Now, let’s place that CSS declaration into a HTML attribute

<h1 style=”font-family: Verdana, Arial, sans-serif;”> Some content </h1>

That is why the punctuation of colons, commas, and semi-colons all have to be included between the quotation marks. It is because the CSS syntax has to fit within the HTML syntax.

References

Lie, Håkon Wium and Bos, Bert (April 2008). Basic concepts. Cascading Style Sheets, level 1 W3C Recommendation. http://www.w3.org/TR/REC-CSS1/#basic-concepts

Why is hypertext blue?

Tuesday, February 3rd, 2009

A student asked the design question, “Why is hypertext blue?”

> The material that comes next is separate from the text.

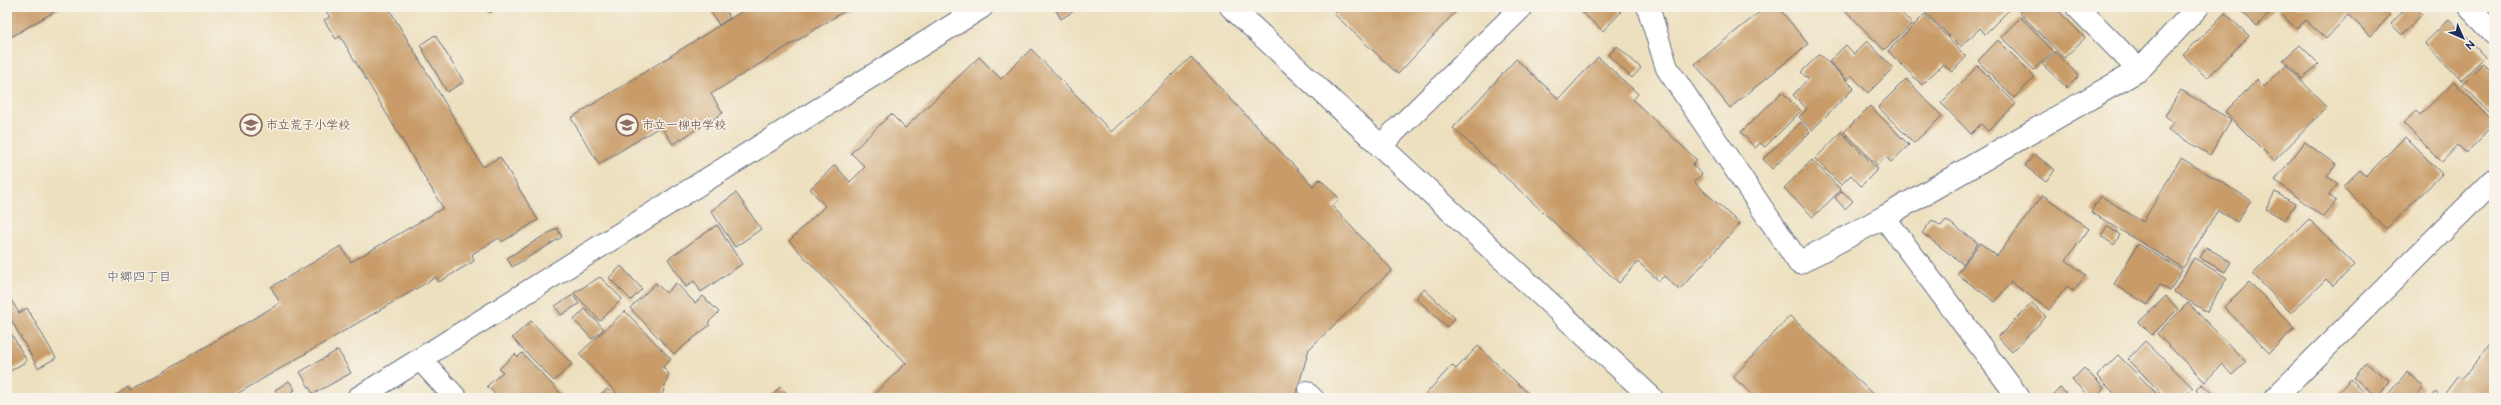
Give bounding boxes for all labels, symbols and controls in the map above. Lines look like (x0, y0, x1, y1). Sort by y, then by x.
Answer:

I was able to speculate why as a designer I might have chosen the color blue over another; like red. Red indicates alarm where blue is less intimidating yet still provides a strong contrast with surrounding black text and a white background. However, I could not answer the question in terms of any supporting specification on the W3C (World Wide Consortium) web site.

After some searching, I discovered the following answer from the inventor of the World Wide Web, Lee Berners. The following quote is an excerpt from his FAQ web page…

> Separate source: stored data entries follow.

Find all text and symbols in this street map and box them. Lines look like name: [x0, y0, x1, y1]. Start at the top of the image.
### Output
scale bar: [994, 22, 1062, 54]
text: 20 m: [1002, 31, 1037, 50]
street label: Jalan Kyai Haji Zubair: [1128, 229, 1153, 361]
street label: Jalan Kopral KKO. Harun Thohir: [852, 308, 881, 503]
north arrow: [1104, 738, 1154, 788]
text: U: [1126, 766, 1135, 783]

“There is no reason why one should use color, or blue, to signify links: it is just a default. I think the first WWW client (WorldWideWeb I wrote for the NeXT) used just underline to represent link, as it was a spare emphasis form which isn’t used much in real documents. Blue came in as browsers went color – I don’t remember which was the first to use blue. You can change the defaults in most browsers, and certainly in HTML documents, and of course with CSS style sheets. There are many examples of style sheets which use different colors.

My guess is that blue is the darkest color and so threatens the legibility least. I used green whenever I could in the early WWW design, for nature and because it is supposed to be relaxing. Robert Cailliau made the WWW icon in many colors but chose green as he had always seen W in his head as green.”

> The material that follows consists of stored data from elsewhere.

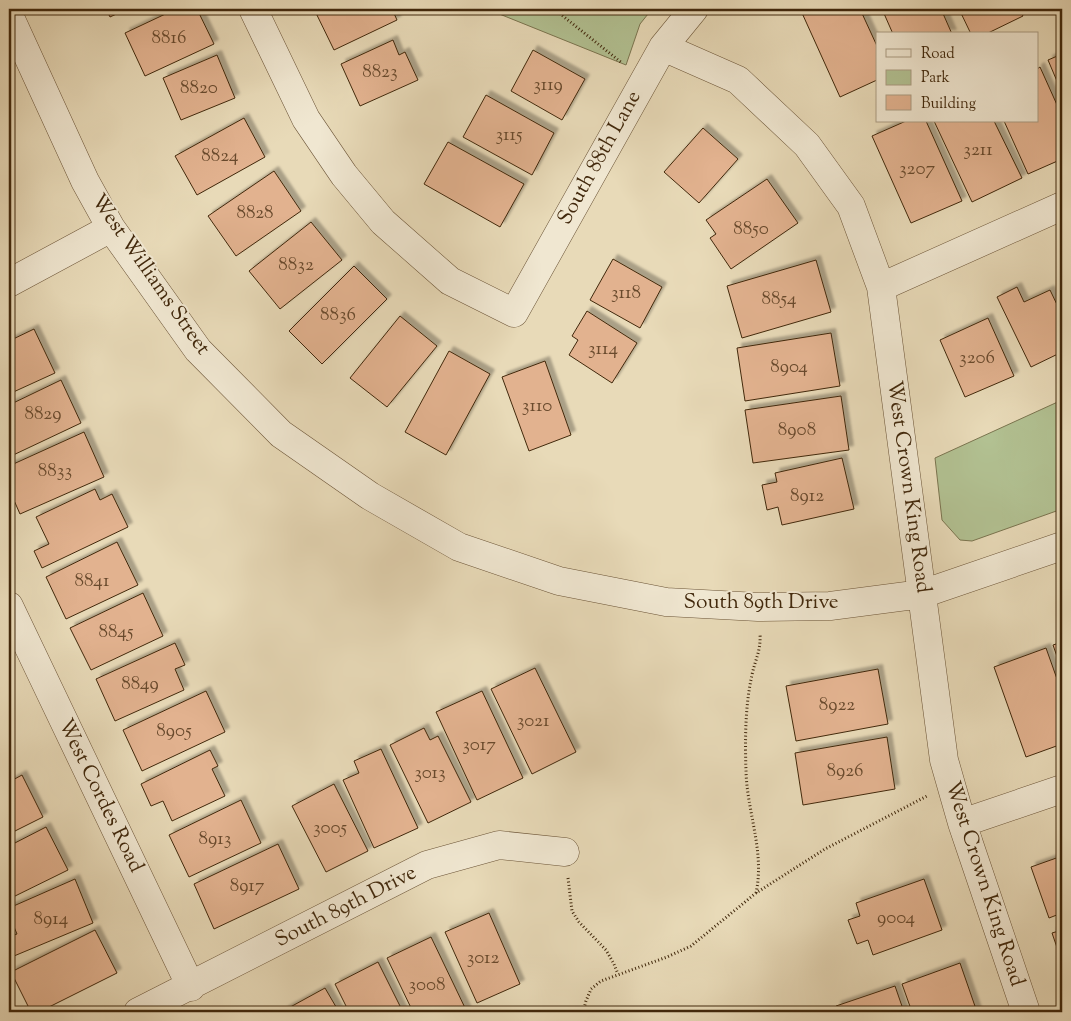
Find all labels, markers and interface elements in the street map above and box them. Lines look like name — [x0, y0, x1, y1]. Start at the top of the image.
house number: 8816 — [152, 25, 186, 52]
legend — [876, 32, 1038, 122]
text: Road — [921, 44, 955, 65]
house number: 8823 — [362, 59, 398, 86]
text: Park — [921, 68, 950, 89]
house number: 3119 — [533, 72, 563, 99]
house number: 8820 — [180, 75, 218, 102]
street label: South 88th Lane — [551, 85, 649, 231]
text: Building — [921, 94, 976, 115]
house number: 3115 — [495, 122, 523, 149]
house number: 3211 — [963, 137, 993, 164]
house number: 8824 — [201, 143, 239, 170]
house number: 3207 — [899, 156, 936, 183]
street label: West Williams Street — [83, 188, 217, 362]
house number: 8828 — [236, 200, 274, 227]
house number: 8850 — [733, 216, 769, 243]
house number: 8832 — [278, 252, 314, 279]
house number: 3118 — [611, 280, 641, 307]
house number: 8854 — [761, 286, 797, 313]
house number: 8836 — [320, 302, 356, 329]
house number: 3114 — [588, 336, 619, 363]
house number: 3206 — [959, 345, 995, 372]
house number: 8904 — [770, 354, 808, 381]
street label: West Crown King Road — [878, 379, 938, 595]
house number: 3110 — [522, 393, 552, 420]
house number: 8829 — [25, 401, 61, 428]
house number: 8908 — [778, 417, 816, 444]
house number: 8833 — [38, 458, 72, 485]
house number: 8912 — [790, 483, 824, 510]
house number: 8841 — [75, 568, 110, 595]
street label: South 89th Drive — [683, 588, 839, 618]
house number: 8845 — [99, 619, 134, 646]
house number: 8849 — [121, 671, 159, 698]
house number: 8922 — [819, 692, 855, 719]
house number: 3021 — [517, 708, 550, 735]
street label: West Cordes Road — [50, 714, 150, 878]
house number: 8905 — [156, 718, 192, 745]
house number: 3017 — [462, 732, 496, 759]
house number: 8926 — [826, 758, 864, 785]
house number: 3013 — [414, 760, 446, 787]
street label: West Crown King Road — [937, 777, 1031, 991]
house number: 3005 — [313, 815, 348, 842]
house number: 8913 — [199, 826, 231, 853]
street label: South 89th Drive — [270, 858, 422, 956]
house number: 8917 — [230, 873, 265, 900]
house number: 9004 — [877, 905, 915, 932]
house number: 8914 — [34, 906, 69, 933]
house number: 3012 — [467, 945, 499, 972]
house number: 3008 — [408, 972, 446, 999]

Well there you have it. Blue is a default. There was no design decision on the part of the W3C and the reasons for its usage might be more attributed to  decisions of particular browser developers. My guess is that someone used it, it worked, and others reasoned that “if it ain’t broke, don’t fix it.” Sometimes standards come into practice more out of habit than anything else. This may be one of those instances.

Note: If any reader knows for sure, I welcome a comment indicating as such.

References

Berners, Lee (n.d.) Frequently Asked Questions. http://www.w3.org/People/Berners-Lee/FAQ.html

About WordPad vs NotePad

Thursday, January 22nd, 2009

A student writes the following question…

“When I write my code in Wordpad and save as an htm text document, it looks like one. But after I open it in the browser to see how it looks, the icon in the folder no longer says .htm and it appears to be a Firefox document.

Is that right? Or am I doing something I shouldn’t. I can reopen it by telling it to open in Wordpad, but the icon never looks like a text document again. “

That’s a great question. First, the Windows OS comes with two native programs for creating text files: Notepad, and Wordpad. NotePad allows us to create documents using simple ASCII characters, often referred to as “plain text.” You can see that by the default extension of .txt. WordPad in contrast saves its document using the .rtf extension (Rich Text Format). Rich text format includes codes that describe characters. For example, like with Word (.doc) or OpenOffice.org (.odt), the rtf format provides the ability to control the presentation of visible characters with invisible characters that control boldness, italics, underlines, margins, font-sizes, font-families, etc. Plain text does not include that type of information.

When we create HTML code by hand on a PC, we use NotePad. That’s because we do not want any characters entering our code that shouldn’t be there. HTML documents are created with ASCII or plain text and are OS and platform independent. A HTML document created on a PC can be edited and viewed on a Mac, Sun, Linux, or Unix installation.

In brief… edit in Notepad. Save with a .htm or .html extension instead of the default .txt extension. When you want to edit the file, open it in NotePad. When you want to view or “render” the file, open it in Firefox, Safari, Explorer, Chrome, Opera or any of the other web browsers.